Work required »
Your job is to copy all the entries precisely as they stand.

======== Data provided

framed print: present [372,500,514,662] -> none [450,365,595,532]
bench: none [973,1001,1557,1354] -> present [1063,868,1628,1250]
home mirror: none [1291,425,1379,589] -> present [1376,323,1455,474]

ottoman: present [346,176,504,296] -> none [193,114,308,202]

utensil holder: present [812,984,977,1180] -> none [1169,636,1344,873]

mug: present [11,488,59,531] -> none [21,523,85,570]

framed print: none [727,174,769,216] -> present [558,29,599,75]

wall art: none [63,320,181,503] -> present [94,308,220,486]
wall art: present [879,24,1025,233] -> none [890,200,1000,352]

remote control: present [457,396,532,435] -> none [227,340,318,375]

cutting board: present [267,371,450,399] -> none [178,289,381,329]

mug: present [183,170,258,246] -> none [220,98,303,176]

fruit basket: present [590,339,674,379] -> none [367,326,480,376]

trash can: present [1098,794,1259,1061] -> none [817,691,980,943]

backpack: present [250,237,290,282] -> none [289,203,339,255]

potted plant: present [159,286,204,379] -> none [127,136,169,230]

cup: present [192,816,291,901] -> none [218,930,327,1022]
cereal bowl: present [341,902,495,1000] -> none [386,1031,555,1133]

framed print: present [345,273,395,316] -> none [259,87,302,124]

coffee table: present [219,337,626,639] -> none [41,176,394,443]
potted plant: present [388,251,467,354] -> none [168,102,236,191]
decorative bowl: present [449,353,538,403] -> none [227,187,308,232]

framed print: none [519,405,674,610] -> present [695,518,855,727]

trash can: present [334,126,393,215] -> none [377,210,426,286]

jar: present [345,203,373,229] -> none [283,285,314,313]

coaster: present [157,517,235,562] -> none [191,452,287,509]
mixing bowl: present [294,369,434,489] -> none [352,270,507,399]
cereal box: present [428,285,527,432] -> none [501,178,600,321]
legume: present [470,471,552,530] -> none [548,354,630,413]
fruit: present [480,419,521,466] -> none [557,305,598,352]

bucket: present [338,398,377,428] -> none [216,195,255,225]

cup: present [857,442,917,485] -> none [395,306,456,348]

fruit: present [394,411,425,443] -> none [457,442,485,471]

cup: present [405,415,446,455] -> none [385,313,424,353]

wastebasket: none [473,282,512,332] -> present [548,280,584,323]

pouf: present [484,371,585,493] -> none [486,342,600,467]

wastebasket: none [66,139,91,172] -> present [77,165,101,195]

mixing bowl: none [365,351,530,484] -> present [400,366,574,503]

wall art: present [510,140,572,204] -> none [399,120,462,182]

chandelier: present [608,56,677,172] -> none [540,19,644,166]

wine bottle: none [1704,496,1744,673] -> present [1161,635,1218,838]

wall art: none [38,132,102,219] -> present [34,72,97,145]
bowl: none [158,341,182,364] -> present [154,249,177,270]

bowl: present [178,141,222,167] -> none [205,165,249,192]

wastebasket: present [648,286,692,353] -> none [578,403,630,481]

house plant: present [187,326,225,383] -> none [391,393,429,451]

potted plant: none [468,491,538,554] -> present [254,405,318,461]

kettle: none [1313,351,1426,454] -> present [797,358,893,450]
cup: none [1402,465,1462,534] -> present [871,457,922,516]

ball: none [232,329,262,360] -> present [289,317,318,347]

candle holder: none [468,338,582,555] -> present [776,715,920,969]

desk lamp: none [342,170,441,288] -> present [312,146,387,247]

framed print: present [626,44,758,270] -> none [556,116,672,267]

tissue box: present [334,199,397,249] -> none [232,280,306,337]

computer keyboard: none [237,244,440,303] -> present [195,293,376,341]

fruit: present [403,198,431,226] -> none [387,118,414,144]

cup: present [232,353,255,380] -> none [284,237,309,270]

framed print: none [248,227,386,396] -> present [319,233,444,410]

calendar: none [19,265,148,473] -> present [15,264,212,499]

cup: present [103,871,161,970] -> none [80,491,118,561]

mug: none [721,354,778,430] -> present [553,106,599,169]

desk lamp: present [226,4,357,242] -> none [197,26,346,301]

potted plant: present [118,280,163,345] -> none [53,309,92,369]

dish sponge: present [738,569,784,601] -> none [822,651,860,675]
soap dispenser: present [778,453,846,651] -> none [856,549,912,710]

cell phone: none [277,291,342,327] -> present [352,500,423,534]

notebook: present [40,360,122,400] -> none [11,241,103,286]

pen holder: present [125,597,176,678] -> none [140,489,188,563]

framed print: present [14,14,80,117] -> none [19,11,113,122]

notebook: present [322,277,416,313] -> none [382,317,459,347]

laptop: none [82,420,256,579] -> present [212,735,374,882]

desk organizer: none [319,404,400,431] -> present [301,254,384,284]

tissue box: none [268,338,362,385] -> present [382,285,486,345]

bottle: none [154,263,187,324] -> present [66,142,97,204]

================

Response area »
framed print: present [372,500,514,662] -> none [450,365,595,532]
bench: none [973,1001,1557,1354] -> present [1063,868,1628,1250]
home mirror: none [1291,425,1379,589] -> present [1376,323,1455,474]

ottoman: present [346,176,504,296] -> none [193,114,308,202]

utensil holder: present [812,984,977,1180] -> none [1169,636,1344,873]

mug: present [11,488,59,531] -> none [21,523,85,570]

framed print: none [727,174,769,216] -> present [558,29,599,75]

wall art: none [63,320,181,503] -> present [94,308,220,486]
wall art: present [879,24,1025,233] -> none [890,200,1000,352]

remote control: present [457,396,532,435] -> none [227,340,318,375]

cutting board: present [267,371,450,399] -> none [178,289,381,329]

mug: present [183,170,258,246] -> none [220,98,303,176]

fruit basket: present [590,339,674,379] -> none [367,326,480,376]

trash can: present [1098,794,1259,1061] -> none [817,691,980,943]

backpack: present [250,237,290,282] -> none [289,203,339,255]

potted plant: present [159,286,204,379] -> none [127,136,169,230]

cup: present [192,816,291,901] -> none [218,930,327,1022]
cereal bowl: present [341,902,495,1000] -> none [386,1031,555,1133]

framed print: present [345,273,395,316] -> none [259,87,302,124]

coffee table: present [219,337,626,639] -> none [41,176,394,443]
potted plant: present [388,251,467,354] -> none [168,102,236,191]
decorative bowl: present [449,353,538,403] -> none [227,187,308,232]

framed print: none [519,405,674,610] -> present [695,518,855,727]

trash can: present [334,126,393,215] -> none [377,210,426,286]

jar: present [345,203,373,229] -> none [283,285,314,313]

coaster: present [157,517,235,562] -> none [191,452,287,509]
mixing bowl: present [294,369,434,489] -> none [352,270,507,399]
cereal box: present [428,285,527,432] -> none [501,178,600,321]
legume: present [470,471,552,530] -> none [548,354,630,413]
fruit: present [480,419,521,466] -> none [557,305,598,352]

bucket: present [338,398,377,428] -> none [216,195,255,225]

cup: present [857,442,917,485] -> none [395,306,456,348]

fruit: present [394,411,425,443] -> none [457,442,485,471]

cup: present [405,415,446,455] -> none [385,313,424,353]

wastebasket: none [473,282,512,332] -> present [548,280,584,323]

pouf: present [484,371,585,493] -> none [486,342,600,467]

wastebasket: none [66,139,91,172] -> present [77,165,101,195]

mixing bowl: none [365,351,530,484] -> present [400,366,574,503]

wall art: present [510,140,572,204] -> none [399,120,462,182]

chandelier: present [608,56,677,172] -> none [540,19,644,166]

wine bottle: none [1704,496,1744,673] -> present [1161,635,1218,838]

wall art: none [38,132,102,219] -> present [34,72,97,145]
bowl: none [158,341,182,364] -> present [154,249,177,270]

bowl: present [178,141,222,167] -> none [205,165,249,192]

wastebasket: present [648,286,692,353] -> none [578,403,630,481]

house plant: present [187,326,225,383] -> none [391,393,429,451]

potted plant: none [468,491,538,554] -> present [254,405,318,461]

kettle: none [1313,351,1426,454] -> present [797,358,893,450]
cup: none [1402,465,1462,534] -> present [871,457,922,516]

ball: none [232,329,262,360] -> present [289,317,318,347]

candle holder: none [468,338,582,555] -> present [776,715,920,969]

desk lamp: none [342,170,441,288] -> present [312,146,387,247]

framed print: present [626,44,758,270] -> none [556,116,672,267]

tissue box: present [334,199,397,249] -> none [232,280,306,337]

computer keyboard: none [237,244,440,303] -> present [195,293,376,341]

fruit: present [403,198,431,226] -> none [387,118,414,144]

cup: present [232,353,255,380] -> none [284,237,309,270]

framed print: none [248,227,386,396] -> present [319,233,444,410]

calendar: none [19,265,148,473] -> present [15,264,212,499]

cup: present [103,871,161,970] -> none [80,491,118,561]

mug: none [721,354,778,430] -> present [553,106,599,169]

desk lamp: present [226,4,357,242] -> none [197,26,346,301]

potted plant: present [118,280,163,345] -> none [53,309,92,369]

dish sponge: present [738,569,784,601] -> none [822,651,860,675]
soap dispenser: present [778,453,846,651] -> none [856,549,912,710]

cell phone: none [277,291,342,327] -> present [352,500,423,534]

notebook: present [40,360,122,400] -> none [11,241,103,286]

pen holder: present [125,597,176,678] -> none [140,489,188,563]

framed print: present [14,14,80,117] -> none [19,11,113,122]

notebook: present [322,277,416,313] -> none [382,317,459,347]

laptop: none [82,420,256,579] -> present [212,735,374,882]

desk organizer: none [319,404,400,431] -> present [301,254,384,284]

tissue box: none [268,338,362,385] -> present [382,285,486,345]

bottle: none [154,263,187,324] -> present [66,142,97,204]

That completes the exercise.